[GIS] Distance based random point selection in r

distancerrandomsample

To avoid clustering in subsequent analysis I try to randomly select points of a SpatialPointsDataFram with a given distance between the points. The remaining part should be devided for test analysis. I found Randomly sampling points in R with minimum distance constraint? from which I think it leads the right way, but I am not completely sure about the code.

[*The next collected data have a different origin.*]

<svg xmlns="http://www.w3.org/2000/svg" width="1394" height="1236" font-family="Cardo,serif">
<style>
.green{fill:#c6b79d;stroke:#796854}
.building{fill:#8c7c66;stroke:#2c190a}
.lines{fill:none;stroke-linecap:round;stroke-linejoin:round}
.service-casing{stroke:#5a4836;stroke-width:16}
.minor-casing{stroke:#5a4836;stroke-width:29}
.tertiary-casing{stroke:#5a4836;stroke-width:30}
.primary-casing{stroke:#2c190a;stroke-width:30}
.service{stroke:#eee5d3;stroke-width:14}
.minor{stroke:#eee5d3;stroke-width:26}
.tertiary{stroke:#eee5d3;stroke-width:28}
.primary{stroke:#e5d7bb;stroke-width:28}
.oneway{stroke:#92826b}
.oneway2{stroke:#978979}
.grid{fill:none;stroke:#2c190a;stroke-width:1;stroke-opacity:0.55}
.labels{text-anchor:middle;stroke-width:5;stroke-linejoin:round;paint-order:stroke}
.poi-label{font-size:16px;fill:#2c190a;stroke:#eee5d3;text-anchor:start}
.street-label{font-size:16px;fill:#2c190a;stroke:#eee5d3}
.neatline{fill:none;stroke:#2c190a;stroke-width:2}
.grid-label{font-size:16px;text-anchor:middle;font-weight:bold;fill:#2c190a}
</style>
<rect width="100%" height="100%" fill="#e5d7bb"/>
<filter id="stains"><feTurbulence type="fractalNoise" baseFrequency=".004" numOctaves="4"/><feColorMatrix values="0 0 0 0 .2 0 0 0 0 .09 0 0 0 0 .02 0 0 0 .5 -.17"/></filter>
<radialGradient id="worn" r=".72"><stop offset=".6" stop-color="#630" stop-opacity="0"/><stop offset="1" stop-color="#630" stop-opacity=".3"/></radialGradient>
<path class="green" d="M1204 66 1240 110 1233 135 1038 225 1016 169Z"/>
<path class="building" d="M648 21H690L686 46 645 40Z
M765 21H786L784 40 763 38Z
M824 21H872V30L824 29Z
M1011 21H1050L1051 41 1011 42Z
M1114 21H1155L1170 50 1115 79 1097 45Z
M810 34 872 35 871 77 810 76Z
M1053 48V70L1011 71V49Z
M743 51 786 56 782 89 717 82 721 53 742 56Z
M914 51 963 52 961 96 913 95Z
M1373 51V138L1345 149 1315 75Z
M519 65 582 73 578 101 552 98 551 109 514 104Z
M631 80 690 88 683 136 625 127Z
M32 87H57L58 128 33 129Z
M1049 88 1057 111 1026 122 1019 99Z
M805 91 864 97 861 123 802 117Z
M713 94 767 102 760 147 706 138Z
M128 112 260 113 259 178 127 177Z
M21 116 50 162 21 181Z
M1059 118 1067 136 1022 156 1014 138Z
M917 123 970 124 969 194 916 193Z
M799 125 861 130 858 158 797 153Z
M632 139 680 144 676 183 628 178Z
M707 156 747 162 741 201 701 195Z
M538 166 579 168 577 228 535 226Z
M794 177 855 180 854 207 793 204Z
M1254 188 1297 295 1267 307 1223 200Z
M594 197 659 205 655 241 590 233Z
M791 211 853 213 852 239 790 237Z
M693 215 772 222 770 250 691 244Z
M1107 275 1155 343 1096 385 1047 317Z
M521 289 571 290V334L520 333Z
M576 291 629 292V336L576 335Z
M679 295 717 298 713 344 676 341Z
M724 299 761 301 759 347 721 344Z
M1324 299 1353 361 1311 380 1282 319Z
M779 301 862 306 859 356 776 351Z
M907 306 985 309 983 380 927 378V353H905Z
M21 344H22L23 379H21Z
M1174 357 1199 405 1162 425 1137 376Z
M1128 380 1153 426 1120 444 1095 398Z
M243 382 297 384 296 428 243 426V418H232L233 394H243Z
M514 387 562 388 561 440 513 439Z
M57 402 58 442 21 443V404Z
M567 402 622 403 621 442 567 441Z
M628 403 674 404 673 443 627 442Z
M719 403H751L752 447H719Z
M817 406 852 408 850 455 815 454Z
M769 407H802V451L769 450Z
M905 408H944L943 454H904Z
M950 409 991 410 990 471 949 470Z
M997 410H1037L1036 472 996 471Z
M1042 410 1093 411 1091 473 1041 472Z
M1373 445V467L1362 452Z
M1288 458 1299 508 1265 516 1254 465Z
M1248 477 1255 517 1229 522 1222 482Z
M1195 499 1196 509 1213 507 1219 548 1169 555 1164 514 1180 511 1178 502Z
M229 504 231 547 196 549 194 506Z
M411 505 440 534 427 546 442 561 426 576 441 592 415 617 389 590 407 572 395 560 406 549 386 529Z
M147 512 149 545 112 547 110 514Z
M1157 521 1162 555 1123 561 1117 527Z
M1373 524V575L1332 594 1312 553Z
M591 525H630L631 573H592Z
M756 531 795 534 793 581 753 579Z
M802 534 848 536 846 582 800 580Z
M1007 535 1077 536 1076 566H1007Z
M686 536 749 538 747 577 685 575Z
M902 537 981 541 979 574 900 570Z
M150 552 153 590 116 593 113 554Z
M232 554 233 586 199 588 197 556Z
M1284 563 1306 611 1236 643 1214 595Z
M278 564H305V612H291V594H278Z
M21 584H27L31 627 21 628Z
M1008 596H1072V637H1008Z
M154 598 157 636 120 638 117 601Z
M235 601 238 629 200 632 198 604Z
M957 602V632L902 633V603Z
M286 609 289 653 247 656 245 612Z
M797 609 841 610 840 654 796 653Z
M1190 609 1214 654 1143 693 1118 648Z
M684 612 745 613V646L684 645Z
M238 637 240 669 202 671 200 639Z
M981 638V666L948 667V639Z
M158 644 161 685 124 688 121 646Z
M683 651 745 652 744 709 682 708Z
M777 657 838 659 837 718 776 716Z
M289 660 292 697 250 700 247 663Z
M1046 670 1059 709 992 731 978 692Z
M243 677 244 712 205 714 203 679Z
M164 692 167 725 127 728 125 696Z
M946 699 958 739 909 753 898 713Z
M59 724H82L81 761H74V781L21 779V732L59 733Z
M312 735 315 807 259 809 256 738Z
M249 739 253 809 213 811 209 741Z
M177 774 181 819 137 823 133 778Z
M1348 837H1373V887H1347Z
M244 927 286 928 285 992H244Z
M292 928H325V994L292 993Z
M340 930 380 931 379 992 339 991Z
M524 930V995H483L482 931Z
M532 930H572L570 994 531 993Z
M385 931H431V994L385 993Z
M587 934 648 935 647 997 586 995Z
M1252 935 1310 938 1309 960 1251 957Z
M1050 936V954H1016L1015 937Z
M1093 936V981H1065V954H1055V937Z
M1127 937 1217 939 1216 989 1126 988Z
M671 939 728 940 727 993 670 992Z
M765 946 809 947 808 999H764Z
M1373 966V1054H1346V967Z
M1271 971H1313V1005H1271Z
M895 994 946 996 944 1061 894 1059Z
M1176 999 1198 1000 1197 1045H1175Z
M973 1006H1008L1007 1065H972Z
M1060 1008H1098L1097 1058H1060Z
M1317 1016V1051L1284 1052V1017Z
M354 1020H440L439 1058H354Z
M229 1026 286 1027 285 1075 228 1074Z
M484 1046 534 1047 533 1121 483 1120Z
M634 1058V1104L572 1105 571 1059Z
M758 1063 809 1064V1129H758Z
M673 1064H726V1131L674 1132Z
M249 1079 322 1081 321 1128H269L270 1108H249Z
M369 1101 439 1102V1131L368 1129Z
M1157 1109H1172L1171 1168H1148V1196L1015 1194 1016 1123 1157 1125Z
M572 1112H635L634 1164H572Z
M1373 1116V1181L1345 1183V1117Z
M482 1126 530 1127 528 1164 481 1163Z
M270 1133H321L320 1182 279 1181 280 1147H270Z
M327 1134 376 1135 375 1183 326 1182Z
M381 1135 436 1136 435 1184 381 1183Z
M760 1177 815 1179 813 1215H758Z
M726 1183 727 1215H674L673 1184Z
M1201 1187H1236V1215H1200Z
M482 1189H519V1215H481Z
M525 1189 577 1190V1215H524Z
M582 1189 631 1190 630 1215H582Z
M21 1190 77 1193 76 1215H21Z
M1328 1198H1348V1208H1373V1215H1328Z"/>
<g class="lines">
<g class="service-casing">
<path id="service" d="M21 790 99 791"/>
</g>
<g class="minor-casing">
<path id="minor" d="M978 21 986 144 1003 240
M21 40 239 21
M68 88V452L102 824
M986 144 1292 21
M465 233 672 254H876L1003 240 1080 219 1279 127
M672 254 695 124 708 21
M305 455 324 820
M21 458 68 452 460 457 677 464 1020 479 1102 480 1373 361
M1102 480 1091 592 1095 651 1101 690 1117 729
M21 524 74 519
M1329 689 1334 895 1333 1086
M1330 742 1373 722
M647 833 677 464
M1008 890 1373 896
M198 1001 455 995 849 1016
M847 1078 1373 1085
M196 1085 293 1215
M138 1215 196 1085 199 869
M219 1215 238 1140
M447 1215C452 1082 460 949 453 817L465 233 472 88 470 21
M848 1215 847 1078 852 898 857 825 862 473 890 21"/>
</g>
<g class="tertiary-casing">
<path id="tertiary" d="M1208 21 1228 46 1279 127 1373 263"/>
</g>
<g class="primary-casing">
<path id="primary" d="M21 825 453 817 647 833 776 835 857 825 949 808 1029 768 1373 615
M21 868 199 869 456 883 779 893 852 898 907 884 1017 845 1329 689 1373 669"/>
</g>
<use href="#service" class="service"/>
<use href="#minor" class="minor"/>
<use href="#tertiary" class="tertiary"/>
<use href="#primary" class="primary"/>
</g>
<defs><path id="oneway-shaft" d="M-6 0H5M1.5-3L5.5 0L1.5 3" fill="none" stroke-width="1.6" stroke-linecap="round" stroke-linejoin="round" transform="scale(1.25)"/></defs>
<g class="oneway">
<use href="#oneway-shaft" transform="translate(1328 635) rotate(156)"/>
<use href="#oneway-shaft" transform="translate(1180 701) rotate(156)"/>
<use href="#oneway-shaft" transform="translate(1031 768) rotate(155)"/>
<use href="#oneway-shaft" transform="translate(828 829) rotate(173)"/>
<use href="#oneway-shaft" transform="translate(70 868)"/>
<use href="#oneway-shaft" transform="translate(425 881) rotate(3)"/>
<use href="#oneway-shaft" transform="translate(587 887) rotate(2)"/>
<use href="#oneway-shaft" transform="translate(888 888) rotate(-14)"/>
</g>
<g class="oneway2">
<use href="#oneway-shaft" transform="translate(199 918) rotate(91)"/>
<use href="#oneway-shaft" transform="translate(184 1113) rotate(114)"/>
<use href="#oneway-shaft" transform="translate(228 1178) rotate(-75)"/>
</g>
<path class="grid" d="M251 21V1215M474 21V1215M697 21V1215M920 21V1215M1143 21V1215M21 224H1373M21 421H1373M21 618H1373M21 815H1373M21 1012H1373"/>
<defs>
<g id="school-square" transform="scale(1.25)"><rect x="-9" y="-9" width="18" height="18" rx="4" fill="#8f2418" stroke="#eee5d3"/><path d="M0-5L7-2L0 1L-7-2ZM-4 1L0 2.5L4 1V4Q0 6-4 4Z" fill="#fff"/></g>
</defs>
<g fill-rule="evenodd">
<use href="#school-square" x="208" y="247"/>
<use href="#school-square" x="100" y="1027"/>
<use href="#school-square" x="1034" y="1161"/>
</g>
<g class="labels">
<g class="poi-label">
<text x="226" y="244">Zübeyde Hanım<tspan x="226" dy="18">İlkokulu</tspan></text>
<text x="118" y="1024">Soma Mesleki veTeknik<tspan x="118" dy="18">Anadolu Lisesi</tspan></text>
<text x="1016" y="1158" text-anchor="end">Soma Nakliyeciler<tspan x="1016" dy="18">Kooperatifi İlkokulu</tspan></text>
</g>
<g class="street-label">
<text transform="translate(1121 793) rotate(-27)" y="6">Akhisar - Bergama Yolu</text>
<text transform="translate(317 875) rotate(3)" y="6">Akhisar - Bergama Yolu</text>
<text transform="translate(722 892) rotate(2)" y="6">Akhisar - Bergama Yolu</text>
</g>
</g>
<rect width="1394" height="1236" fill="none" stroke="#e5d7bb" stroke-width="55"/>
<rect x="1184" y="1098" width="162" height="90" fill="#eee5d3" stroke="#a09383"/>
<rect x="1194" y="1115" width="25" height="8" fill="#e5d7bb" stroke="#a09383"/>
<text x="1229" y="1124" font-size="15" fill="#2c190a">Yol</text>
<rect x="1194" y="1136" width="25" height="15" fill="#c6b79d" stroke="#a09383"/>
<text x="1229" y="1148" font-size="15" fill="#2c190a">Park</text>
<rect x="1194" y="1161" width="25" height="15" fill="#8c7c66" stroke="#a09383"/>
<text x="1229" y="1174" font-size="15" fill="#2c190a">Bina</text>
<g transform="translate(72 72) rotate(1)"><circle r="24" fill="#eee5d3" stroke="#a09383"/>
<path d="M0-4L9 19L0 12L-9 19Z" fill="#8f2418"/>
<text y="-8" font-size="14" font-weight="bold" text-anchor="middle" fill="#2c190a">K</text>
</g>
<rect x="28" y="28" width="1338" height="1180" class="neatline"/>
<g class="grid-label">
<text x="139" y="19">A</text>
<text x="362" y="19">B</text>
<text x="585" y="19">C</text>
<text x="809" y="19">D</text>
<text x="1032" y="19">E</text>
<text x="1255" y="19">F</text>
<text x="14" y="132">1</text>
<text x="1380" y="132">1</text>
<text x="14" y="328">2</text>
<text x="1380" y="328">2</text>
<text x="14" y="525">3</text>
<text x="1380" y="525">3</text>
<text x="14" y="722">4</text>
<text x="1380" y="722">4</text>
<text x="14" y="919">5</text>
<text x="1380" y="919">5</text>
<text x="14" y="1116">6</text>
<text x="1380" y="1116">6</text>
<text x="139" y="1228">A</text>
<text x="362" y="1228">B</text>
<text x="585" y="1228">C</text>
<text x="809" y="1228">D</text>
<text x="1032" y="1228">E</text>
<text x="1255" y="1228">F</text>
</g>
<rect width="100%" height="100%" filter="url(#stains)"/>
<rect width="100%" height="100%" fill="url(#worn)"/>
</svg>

Maybe there is function, like sample, that already includes a distance parameter?

Best Answer

Well, if it was as simple as an out-of-the-box sample function with a distance argument, I would have provided that as a solution (although now, I may write one). Depending on your sample, you can actually add bias to the resulting subsampled data by adding an explicit distance criteria. There are also cases, with highly clustered data juxtaposed with randomly distributed observations, where you may weaken the autocorrelation but, functionally, not remove it. I know that distance-based subsampling is common practice in RSF models but, it is quite arbitrary in both application and legacy.

One thing I would recommend trying, in reducing autocorrelation or pseudoreplication (in this case interchangeable terms), is to subsample the data based on the observed spatial process itself. The function "pp.subsample" in the spatialEco package will create a subsample based on the expected spatial intensity function of the observed data thus, reducing clustering. A quick look at the data will indicate if one would want a 1st or 2nd order bandwidth. If there is significant localized clustering then I would recommend sigma = "diggle" or " stoyan". In contrast, if there is weak clustering over large distance lags, then a 1st order bandwidth, like "scott", is in order.

The size (n) of the subsample is slightly more complicated and you may need to perform a power test to find the trade-off between a degree of weak autocorrelation, that will likely not effect iid or residual error in an OLS or GLM, and statistical power given sample size.